■ **PROBLEM TO WORK ON**
Report every line from the entries below that includes the word "slice", copying each such line in full.

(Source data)
=== Section Start ===
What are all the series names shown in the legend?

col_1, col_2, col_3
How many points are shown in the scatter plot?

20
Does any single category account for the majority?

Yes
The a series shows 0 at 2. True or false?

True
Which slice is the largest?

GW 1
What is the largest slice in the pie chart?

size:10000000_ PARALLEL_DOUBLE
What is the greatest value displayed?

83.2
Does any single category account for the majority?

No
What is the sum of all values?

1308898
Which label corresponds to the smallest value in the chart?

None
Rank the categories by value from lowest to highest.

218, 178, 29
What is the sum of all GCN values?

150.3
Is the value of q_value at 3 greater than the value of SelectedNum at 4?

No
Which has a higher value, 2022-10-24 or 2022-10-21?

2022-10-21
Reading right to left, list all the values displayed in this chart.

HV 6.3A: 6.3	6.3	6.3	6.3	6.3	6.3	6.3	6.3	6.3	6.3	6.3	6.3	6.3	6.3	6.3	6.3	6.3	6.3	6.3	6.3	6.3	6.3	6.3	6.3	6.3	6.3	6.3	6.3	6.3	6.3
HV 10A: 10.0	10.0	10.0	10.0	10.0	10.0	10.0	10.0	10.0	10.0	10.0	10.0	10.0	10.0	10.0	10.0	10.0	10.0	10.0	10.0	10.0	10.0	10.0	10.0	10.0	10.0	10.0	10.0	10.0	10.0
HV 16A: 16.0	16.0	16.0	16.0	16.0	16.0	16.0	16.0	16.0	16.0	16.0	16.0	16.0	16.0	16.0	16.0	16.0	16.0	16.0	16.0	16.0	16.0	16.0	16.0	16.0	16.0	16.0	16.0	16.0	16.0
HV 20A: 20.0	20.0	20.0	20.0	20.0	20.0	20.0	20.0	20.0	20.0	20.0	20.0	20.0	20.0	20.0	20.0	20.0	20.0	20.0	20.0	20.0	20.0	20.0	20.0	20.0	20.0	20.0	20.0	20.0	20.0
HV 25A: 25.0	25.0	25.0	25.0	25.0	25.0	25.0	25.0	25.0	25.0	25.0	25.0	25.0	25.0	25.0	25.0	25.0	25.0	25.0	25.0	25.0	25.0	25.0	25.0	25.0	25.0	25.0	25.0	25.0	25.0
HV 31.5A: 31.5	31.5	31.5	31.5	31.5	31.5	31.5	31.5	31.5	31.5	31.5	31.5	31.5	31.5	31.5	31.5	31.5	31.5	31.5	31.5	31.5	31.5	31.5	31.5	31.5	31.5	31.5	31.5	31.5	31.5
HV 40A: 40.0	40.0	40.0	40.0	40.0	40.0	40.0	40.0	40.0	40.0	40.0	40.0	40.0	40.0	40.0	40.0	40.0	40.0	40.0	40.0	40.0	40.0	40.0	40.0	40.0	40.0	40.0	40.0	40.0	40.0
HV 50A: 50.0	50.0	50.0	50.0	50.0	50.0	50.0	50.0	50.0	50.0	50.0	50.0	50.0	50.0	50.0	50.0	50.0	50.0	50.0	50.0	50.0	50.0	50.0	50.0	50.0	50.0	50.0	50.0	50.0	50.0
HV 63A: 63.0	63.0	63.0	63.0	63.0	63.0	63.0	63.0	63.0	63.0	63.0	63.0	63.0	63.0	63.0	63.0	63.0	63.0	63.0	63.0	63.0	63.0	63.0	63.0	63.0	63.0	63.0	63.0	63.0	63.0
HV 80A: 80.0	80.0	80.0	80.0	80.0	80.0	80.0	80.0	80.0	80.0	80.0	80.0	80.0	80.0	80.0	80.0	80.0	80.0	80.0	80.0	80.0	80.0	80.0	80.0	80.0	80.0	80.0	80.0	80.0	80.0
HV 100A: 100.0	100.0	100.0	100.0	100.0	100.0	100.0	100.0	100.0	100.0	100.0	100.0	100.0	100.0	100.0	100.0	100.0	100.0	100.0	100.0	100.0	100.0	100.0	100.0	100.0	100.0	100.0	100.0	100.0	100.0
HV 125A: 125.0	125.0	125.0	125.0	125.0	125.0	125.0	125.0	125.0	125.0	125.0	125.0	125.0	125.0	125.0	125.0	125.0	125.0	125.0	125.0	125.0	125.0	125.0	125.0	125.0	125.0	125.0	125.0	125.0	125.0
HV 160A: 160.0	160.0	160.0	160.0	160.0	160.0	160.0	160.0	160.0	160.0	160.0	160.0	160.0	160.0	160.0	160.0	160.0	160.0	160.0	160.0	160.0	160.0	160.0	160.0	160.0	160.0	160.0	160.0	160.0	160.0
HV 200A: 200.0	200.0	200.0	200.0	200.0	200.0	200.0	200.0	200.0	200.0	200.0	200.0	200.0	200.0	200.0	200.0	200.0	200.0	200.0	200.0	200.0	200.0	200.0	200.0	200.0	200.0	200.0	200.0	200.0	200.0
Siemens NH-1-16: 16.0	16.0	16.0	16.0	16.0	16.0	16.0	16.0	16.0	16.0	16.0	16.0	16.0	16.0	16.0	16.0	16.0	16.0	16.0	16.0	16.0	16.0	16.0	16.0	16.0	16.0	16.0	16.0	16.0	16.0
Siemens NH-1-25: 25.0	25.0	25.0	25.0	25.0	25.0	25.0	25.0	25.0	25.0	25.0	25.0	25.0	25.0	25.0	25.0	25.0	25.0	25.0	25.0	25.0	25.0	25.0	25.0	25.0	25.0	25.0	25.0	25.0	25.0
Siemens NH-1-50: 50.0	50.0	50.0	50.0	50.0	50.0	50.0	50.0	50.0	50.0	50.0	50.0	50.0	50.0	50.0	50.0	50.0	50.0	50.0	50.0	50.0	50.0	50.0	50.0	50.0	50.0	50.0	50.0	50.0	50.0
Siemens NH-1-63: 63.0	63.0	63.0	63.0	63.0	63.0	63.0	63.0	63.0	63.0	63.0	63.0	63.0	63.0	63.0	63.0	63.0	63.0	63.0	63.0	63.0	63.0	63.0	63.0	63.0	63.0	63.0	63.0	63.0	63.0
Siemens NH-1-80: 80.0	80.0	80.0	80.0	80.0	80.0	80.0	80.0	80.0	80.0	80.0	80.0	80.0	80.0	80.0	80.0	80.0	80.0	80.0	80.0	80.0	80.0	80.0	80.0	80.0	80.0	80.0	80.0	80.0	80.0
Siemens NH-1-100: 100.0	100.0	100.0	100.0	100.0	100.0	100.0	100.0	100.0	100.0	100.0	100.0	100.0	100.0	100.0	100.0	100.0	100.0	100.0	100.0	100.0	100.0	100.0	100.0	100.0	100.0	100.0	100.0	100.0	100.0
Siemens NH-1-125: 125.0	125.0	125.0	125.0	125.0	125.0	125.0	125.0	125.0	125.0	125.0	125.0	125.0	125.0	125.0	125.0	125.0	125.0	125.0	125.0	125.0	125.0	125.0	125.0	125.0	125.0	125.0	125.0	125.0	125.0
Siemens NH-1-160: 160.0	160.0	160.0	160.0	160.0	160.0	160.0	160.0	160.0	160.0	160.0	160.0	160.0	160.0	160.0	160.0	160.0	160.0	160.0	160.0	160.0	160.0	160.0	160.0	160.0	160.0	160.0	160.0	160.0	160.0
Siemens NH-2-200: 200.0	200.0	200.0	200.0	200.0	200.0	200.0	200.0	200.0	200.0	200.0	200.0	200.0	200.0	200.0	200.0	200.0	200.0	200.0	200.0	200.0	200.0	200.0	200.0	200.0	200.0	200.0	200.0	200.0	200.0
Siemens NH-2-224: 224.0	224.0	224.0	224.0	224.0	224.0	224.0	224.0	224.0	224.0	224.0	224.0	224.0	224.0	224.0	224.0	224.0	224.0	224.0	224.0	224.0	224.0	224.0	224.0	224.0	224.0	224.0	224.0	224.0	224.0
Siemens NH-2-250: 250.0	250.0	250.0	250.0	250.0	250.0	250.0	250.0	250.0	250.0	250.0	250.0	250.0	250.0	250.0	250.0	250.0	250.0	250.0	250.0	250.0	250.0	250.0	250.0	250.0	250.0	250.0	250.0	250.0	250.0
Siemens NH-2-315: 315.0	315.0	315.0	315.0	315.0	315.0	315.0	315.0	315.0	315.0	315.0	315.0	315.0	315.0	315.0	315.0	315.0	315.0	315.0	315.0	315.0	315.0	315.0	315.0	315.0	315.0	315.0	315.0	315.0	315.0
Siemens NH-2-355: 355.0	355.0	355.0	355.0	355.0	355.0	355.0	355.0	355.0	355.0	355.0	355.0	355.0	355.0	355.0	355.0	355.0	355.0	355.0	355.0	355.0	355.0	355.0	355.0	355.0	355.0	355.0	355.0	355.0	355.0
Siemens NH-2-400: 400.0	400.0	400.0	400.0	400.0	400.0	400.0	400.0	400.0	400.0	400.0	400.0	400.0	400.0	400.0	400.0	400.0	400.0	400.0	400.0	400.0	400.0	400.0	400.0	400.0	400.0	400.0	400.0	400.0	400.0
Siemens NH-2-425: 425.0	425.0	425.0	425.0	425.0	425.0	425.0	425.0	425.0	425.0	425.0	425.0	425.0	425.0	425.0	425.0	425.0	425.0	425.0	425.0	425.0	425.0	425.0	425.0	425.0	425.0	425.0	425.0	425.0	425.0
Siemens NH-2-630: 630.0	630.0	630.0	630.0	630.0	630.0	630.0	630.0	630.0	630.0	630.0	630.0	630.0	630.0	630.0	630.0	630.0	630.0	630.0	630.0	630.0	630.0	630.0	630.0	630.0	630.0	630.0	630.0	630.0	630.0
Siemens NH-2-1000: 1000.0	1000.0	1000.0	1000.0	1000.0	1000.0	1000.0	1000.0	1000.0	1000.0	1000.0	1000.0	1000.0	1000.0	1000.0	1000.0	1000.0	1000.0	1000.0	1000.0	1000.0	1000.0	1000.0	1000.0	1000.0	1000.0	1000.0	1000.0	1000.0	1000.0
=== Section End ===
■ **PROBLEM SOLUTION**
Which slice is the largest?
What is the largest slice in the pie chart?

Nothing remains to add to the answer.